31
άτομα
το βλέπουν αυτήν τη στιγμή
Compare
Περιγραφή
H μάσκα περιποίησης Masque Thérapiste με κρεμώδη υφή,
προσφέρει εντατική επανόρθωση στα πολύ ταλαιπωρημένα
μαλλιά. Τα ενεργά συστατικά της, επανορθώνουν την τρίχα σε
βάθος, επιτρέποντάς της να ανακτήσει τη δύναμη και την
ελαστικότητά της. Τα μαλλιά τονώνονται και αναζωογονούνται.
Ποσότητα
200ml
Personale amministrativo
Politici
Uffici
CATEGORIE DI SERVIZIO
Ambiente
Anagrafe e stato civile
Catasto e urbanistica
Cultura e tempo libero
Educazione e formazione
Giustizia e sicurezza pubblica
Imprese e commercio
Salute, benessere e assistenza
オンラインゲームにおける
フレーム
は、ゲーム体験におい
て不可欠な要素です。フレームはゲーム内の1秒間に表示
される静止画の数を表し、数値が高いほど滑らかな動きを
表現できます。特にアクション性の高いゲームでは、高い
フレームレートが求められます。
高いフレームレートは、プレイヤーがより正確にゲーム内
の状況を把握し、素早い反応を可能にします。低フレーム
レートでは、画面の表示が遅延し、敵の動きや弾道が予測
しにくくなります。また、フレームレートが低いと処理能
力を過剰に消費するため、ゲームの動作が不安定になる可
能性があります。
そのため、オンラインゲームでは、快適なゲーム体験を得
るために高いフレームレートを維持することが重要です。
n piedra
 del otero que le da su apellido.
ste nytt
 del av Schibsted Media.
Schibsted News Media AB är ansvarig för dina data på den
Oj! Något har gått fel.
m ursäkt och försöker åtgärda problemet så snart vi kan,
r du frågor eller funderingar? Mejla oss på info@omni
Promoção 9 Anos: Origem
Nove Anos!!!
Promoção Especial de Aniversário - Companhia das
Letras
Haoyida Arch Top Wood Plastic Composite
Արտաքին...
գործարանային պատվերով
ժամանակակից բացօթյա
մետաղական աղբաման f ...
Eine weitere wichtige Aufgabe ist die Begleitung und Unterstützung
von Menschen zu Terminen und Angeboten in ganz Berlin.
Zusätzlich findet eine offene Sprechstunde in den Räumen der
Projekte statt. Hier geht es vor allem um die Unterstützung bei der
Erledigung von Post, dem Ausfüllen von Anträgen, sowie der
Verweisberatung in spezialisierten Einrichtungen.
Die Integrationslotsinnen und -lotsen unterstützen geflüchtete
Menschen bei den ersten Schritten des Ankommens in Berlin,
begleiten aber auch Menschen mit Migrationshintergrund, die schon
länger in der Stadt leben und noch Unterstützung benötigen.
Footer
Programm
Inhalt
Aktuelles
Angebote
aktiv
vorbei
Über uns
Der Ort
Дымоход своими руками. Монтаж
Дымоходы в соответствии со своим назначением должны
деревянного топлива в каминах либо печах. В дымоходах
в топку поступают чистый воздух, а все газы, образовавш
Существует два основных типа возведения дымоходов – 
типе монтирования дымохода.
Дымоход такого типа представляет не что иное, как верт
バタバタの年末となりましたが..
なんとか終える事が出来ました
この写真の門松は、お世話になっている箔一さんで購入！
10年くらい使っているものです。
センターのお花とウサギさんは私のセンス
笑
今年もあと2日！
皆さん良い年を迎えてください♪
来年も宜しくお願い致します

_What needs to be done:_ Show every line from the listing above in which the string "Promoção" appears.

_Response below:_
Promoção 9 Anos: Origem
Promoção Especial de Aniversário - Companhia das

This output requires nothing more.